## WORK REQUIRED
The goal is an unaltered copy of the records below, minus any images.

STORED DATA START

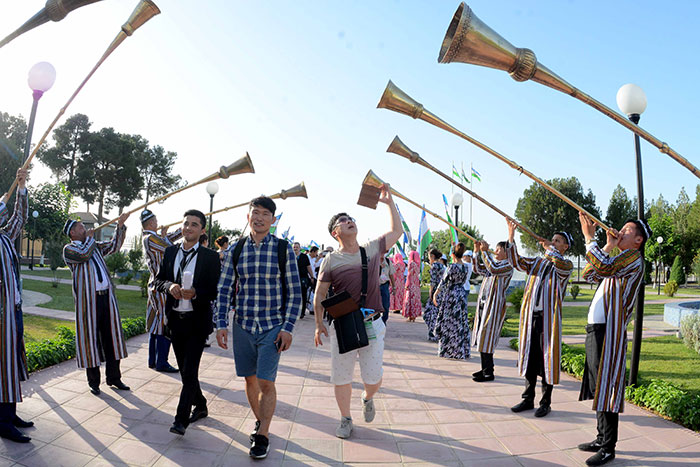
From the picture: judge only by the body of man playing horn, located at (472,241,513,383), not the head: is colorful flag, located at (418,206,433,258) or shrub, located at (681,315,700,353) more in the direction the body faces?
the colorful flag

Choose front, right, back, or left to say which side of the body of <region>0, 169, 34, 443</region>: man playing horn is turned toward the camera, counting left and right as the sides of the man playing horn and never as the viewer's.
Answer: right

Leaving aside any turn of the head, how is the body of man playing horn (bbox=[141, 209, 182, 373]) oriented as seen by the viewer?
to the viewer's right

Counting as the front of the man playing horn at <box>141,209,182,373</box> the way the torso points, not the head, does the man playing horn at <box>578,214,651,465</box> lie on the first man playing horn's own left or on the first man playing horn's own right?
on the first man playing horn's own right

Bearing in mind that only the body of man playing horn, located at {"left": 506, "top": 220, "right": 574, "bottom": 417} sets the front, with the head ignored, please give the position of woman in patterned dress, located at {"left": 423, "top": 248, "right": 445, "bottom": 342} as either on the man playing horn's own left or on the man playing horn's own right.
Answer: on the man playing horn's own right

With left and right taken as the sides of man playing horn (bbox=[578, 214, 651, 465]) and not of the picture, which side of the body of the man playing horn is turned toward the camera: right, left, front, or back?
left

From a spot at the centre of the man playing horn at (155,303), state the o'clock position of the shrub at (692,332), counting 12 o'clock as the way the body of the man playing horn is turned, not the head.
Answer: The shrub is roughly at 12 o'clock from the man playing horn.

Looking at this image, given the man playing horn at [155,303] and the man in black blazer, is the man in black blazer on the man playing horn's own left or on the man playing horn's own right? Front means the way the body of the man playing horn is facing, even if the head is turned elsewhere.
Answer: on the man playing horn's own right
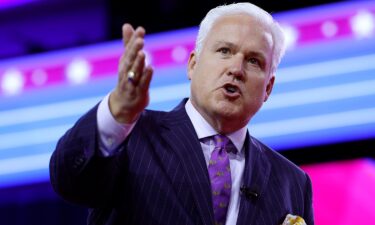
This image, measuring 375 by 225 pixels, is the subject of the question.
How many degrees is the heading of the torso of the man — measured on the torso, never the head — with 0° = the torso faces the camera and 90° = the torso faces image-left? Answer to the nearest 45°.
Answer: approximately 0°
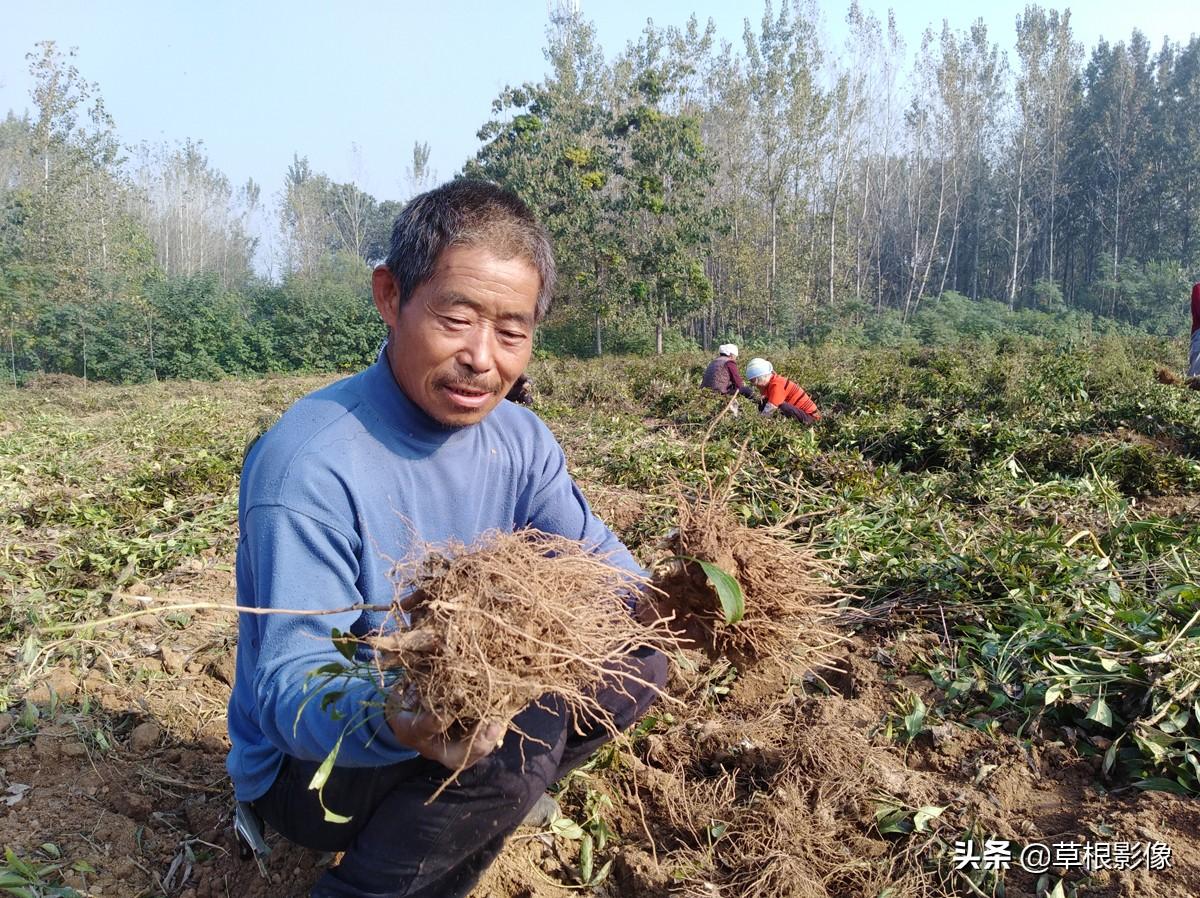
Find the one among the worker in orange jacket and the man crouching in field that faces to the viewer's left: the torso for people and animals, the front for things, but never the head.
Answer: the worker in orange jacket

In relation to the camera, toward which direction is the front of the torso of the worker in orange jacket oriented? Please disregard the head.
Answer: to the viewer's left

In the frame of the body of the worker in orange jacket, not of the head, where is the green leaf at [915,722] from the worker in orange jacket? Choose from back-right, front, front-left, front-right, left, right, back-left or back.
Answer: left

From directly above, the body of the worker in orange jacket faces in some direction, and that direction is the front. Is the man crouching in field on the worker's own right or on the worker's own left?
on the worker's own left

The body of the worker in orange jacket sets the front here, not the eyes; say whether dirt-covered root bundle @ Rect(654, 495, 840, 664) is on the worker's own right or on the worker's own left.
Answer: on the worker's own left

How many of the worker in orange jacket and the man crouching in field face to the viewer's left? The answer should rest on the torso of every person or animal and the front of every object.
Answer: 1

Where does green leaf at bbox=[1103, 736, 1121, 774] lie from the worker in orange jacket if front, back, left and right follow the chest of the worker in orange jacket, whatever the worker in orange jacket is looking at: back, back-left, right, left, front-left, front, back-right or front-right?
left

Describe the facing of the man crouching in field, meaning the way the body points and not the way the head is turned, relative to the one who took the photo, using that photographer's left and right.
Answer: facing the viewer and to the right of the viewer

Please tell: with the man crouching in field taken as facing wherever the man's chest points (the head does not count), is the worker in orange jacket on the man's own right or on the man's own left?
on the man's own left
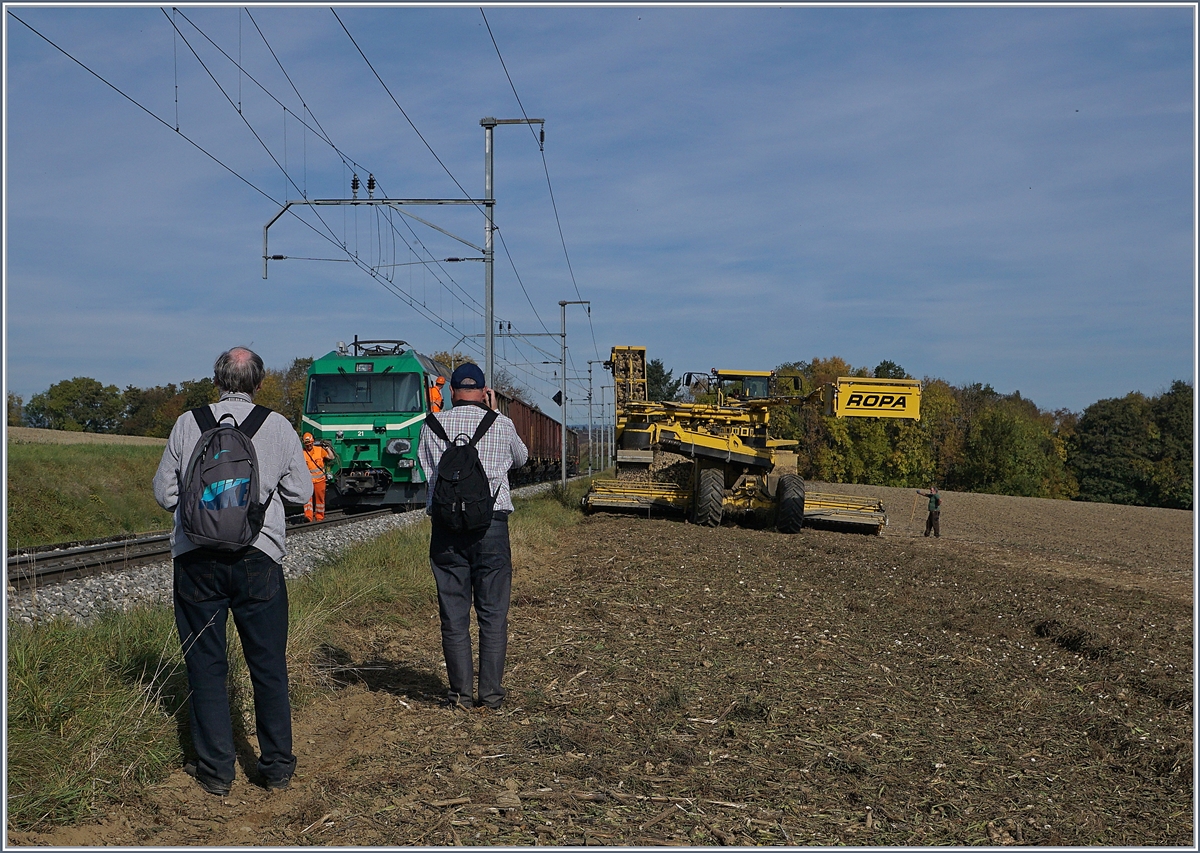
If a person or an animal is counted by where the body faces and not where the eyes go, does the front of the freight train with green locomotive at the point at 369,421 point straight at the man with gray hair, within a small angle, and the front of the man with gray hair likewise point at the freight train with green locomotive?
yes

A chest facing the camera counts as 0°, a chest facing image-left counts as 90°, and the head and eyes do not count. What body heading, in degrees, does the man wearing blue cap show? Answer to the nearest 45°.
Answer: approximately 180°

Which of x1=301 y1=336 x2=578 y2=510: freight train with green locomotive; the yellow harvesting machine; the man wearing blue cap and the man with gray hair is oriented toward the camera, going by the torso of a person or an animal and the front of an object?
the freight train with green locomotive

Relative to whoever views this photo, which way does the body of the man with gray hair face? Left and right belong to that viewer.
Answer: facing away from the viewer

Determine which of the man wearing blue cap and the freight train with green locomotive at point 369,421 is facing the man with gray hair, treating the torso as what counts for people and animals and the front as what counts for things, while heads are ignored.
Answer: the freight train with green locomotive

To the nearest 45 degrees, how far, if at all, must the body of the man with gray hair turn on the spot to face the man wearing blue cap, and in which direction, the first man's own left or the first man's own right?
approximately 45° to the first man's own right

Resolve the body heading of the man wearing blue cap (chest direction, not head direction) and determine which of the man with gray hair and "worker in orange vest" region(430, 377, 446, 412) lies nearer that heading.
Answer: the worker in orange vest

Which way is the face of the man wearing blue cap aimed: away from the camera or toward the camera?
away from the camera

STORED DATA END

## EXERCISE OUTPUT
From the picture: judge only by the body of man playing horn, located at (472,241,513,383), not the head: is colorful flag, located at (418,206,433,258) or shrub, located at (681,315,700,353) more in the direction the body faces?
the colorful flag

Choose front, right, back, or left to say which side of the body of <region>0, 169, 34, 443</region>: man playing horn is turned toward the camera, counting left and right as the sides of the man playing horn and never as the viewer's.
Answer: right

Leaving aside any turn of the head, how is the body of man playing horn (bbox=[141, 209, 182, 373]) oriented as seen by the viewer?
to the viewer's right

Counting as the front of the man playing horn at <box>141,209,182,373</box> the way the torso points, not the head, does the man playing horn at <box>578,214,651,465</box> lie on the first man playing horn's own left or on the first man playing horn's own right?
on the first man playing horn's own right

Bearing in mind that only the body of man playing horn, located at {"left": 506, "top": 220, "right": 574, "bottom": 417} sets the front, with the head ignored, please give the position of woman in patterned dress, located at {"left": 423, "top": 248, "right": 445, "bottom": 342} as either on the man playing horn's own left or on the man playing horn's own right.
Answer: on the man playing horn's own right

With left and right taken as the sides of man playing horn (bbox=[578, 214, 651, 465]) and not of the picture, which side of the body of the man playing horn is turned toward the camera: right, left, front, or back?
left

From a spot at the centre of the man playing horn at (155,303), state the o'clock position of the shrub at (692,332), counting 12 o'clock as the way the body of the man playing horn is turned, not the head.
Answer: The shrub is roughly at 12 o'clock from the man playing horn.

Looking at this image, given the man playing horn at [155,303] and the man in black blazer, is the man in black blazer on the man playing horn's own left or on the man playing horn's own right? Front means the way the body of the man playing horn is facing, even if the head is turned elsewhere.
Answer: on the man playing horn's own right
This image, measuring 375 by 225 pixels, is the subject of the question.
How many degrees is the heading of the torso of the man — measured on the torso, never the head — with 0° = the torso faces the camera and 90° = the torso faces image-left? Answer to the nearest 45°.
Answer: approximately 0°
Find the one among the worker in orange jacket and the man crouching in field that faces to the viewer's left: the torso for people and animals, the front for things, but never the head.
Answer: the worker in orange jacket

In relation to the camera, toward which direction is the front of the torso of the worker in orange jacket oriented? Please disregard the head.
Answer: to the viewer's left

In the frame of the body of the worker in orange jacket, not of the head, where is the green leaf at [915,722] from the worker in orange jacket? Choose from back-right, front, front-left, front-right, left, right, back-left or back.
Answer: left

From directly above, the body of the worker in orange jacket faces in some direction, and that direction is the front. Is the man crouching in field on the worker's own right or on the worker's own left?
on the worker's own left

The body of the worker in orange jacket sets the front here, not the eyes; say whether dirt-covered root bundle @ Rect(654, 495, 840, 664) is on the worker's own right or on the worker's own left.
Answer: on the worker's own left

How many of the worker in orange jacket and the man crouching in field face to the viewer's left? The answer should rest on the torso of every person or animal and the front of every object.
Answer: 1

Where does green leaf at bbox=[1103, 736, 1121, 774] lie from the worker in orange jacket if front, back, left and right follow the chest of the worker in orange jacket, whatever the worker in orange jacket is looking at: back, back-left, right, left, front-left, front, back-right or front-right?
left

Describe the facing of the man crouching in field, meaning the way the body points and not the way the head is turned, relative to the one who took the photo, using that photographer's left and right.
Answer: facing the viewer and to the right of the viewer

Please tell: with the man crouching in field taken as facing wherever the man's chest points (the head does not count), is the worker in orange jacket on the man's own right or on the man's own left?
on the man's own left
If a person or an animal is counted by where the body faces and not where the eyes go, does the front of the freight train with green locomotive at the point at 369,421 point straight at the man with gray hair, within a small angle, and the front of the man with gray hair likewise point at the freight train with green locomotive?
yes

A chest facing the camera counts as 0°, a chest facing image-left counts as 90°, and the head and eyes do not count. What body heading, in degrees, does the man wearing blue cap show? Answer to the nearest 45°.
Answer: approximately 180°

Which of x1=301 y1=336 x2=578 y2=510: freight train with green locomotive; the yellow harvesting machine; the man wearing blue cap and the man with gray hair is oriented toward the camera, going by the torso of a person or an animal and the front of an object?
the freight train with green locomotive

Relative to whoever views this photo, which way does the body of the man with gray hair face? Left and right belong to that viewer.
Answer: facing away from the viewer

Determine which of the man wearing blue cap and the freight train with green locomotive at point 369,421 is facing the man with gray hair, treating the torso as what counts for people and animals and the front as what counts for things, while heads are ignored.
Answer: the freight train with green locomotive

To the nearest 45 degrees, how far, if at all, must the body of the man with gray hair turn on the spot to face the man wearing blue cap, and in which direction, the first man's own left or the first man's own right?
approximately 45° to the first man's own right

Resolve the body heading of the man wearing blue cap (chest direction, not head direction) and determine which of the man with gray hair and "worker in orange vest" region(430, 377, 446, 412) lies nearer that heading.
Answer: the worker in orange vest

Which way is the face of the man wearing blue cap aimed: away from the camera or toward the camera?
away from the camera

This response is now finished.